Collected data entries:
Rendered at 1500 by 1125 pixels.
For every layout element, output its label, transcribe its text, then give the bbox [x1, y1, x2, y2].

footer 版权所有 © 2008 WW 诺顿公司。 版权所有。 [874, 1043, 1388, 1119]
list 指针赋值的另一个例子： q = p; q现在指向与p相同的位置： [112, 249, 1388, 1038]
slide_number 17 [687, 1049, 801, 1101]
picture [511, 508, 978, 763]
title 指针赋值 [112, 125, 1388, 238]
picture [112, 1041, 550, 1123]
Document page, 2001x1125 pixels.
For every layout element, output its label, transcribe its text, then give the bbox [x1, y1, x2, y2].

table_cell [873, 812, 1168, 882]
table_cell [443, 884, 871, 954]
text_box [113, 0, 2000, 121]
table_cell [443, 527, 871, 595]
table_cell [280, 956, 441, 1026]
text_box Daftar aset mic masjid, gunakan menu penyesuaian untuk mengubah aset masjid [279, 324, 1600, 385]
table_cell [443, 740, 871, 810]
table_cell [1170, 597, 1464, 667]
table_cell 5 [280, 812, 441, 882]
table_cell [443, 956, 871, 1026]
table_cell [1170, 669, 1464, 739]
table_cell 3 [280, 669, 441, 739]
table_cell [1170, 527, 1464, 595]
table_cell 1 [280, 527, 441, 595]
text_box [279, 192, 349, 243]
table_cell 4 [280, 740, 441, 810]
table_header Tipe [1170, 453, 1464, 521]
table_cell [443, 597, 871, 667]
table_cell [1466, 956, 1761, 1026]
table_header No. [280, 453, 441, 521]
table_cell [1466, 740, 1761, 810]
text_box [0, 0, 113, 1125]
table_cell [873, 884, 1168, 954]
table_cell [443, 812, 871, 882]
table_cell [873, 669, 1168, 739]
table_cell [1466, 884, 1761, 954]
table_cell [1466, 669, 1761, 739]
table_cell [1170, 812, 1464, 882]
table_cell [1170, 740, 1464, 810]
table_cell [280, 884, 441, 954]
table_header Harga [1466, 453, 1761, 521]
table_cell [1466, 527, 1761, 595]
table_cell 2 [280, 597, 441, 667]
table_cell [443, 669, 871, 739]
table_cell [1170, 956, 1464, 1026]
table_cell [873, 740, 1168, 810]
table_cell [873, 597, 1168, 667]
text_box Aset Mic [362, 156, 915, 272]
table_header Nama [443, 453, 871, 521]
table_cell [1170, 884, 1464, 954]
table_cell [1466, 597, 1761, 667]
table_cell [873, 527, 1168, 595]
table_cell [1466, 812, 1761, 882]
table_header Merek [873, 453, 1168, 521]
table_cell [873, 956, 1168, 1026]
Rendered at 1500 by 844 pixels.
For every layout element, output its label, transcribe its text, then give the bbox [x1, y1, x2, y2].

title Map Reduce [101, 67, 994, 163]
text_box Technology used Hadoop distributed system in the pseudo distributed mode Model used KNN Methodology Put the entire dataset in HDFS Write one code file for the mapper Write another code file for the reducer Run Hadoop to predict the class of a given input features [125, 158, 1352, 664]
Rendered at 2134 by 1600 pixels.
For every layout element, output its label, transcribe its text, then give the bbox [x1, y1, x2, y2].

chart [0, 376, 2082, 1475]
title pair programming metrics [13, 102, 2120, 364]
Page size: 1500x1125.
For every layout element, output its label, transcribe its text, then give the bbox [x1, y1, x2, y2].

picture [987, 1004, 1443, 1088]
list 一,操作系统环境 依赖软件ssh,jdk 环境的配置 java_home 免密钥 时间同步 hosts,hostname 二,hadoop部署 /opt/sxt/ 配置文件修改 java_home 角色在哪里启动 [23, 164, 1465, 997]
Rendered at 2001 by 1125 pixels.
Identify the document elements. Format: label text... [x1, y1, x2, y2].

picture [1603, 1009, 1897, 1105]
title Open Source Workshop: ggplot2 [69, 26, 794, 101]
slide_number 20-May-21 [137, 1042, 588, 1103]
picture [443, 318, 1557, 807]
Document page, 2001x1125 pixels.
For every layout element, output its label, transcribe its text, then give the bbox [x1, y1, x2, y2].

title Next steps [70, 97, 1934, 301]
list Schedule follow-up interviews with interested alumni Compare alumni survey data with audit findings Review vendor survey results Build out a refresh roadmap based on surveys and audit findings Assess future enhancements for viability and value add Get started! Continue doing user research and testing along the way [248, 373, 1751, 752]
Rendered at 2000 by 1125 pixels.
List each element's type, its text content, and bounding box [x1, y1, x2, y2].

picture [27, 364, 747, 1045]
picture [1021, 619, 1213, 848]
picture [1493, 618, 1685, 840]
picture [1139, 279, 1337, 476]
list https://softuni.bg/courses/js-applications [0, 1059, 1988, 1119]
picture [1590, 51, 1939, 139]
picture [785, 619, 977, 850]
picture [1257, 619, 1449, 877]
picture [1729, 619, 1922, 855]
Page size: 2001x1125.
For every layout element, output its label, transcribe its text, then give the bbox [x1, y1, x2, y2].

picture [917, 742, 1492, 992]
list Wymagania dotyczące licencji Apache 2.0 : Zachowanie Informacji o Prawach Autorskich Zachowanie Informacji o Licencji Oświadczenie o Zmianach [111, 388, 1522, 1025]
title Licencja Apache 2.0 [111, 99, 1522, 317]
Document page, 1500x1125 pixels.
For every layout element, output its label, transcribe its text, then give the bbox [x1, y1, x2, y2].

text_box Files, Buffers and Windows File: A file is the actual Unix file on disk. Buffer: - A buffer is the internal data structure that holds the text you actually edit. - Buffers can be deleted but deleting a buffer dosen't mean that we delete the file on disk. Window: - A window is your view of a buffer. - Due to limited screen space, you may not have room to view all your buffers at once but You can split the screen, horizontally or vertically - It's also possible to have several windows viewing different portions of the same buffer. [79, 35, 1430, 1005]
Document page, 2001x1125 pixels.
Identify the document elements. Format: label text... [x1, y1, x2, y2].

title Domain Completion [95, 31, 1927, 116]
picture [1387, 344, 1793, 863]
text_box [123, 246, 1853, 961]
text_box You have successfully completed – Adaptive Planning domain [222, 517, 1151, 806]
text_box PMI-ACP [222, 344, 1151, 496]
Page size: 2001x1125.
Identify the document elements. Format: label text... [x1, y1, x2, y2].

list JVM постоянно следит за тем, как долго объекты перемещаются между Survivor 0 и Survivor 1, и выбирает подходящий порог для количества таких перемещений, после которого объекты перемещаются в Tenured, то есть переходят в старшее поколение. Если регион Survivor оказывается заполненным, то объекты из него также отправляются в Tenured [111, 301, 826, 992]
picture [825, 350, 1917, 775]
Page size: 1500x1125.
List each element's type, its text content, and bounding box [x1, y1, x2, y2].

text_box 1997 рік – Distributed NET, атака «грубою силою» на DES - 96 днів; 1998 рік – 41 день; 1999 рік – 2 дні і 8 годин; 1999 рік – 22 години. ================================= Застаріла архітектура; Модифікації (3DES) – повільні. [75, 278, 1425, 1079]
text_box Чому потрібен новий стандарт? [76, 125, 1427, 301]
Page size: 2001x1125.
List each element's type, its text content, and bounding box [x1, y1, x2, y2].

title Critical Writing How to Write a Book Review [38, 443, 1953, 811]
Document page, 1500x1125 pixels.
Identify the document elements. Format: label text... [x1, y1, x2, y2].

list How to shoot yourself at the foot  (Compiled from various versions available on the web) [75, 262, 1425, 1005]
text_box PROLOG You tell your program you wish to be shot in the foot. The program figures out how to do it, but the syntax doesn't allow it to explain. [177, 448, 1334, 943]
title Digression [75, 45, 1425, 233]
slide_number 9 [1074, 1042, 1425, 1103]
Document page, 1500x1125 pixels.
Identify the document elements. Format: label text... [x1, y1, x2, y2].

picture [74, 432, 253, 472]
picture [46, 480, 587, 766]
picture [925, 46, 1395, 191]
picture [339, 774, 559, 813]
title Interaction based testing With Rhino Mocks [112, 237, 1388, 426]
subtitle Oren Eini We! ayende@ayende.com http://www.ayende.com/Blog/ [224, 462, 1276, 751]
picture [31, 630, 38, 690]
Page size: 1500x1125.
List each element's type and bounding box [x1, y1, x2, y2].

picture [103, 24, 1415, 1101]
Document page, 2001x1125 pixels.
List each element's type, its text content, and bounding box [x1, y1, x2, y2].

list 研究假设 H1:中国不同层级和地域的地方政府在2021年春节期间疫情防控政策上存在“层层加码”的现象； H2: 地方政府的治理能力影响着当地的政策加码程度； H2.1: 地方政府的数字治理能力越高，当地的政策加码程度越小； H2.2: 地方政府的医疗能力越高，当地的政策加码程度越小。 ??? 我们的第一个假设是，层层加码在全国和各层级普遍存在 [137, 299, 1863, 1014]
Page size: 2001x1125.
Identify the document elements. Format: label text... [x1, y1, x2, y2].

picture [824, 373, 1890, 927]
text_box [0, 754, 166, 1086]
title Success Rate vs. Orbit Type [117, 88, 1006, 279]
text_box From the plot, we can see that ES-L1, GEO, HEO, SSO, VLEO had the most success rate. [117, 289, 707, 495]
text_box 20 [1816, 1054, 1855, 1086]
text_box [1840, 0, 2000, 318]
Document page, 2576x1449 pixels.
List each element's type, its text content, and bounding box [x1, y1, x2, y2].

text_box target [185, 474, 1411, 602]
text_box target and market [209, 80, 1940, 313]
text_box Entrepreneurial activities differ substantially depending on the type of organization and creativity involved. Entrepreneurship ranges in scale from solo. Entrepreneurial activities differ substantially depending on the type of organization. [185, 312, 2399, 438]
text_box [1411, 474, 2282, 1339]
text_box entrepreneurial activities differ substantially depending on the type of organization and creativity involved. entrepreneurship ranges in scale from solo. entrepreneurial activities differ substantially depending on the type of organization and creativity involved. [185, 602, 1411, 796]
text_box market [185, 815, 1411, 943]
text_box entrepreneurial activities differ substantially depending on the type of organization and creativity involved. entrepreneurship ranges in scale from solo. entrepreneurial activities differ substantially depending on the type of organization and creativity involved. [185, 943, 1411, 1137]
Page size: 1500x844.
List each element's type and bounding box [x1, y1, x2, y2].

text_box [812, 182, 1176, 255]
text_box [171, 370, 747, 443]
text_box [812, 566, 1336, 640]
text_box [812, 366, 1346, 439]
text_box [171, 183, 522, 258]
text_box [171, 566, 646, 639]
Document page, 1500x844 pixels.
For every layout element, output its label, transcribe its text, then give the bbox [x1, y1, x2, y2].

## ACTIVITY
Copy out every line in the entries above that holds "Rendered".

## ANSWER SECTION
Rendered at 1500 by 1125 pixels.
Rendered at 1500 by 844 pixels.
Rendered at 2134 by 1600 pixels.
Rendered at 2001 by 1125 pixels.
Rendered at 2000 by 1125 pixels.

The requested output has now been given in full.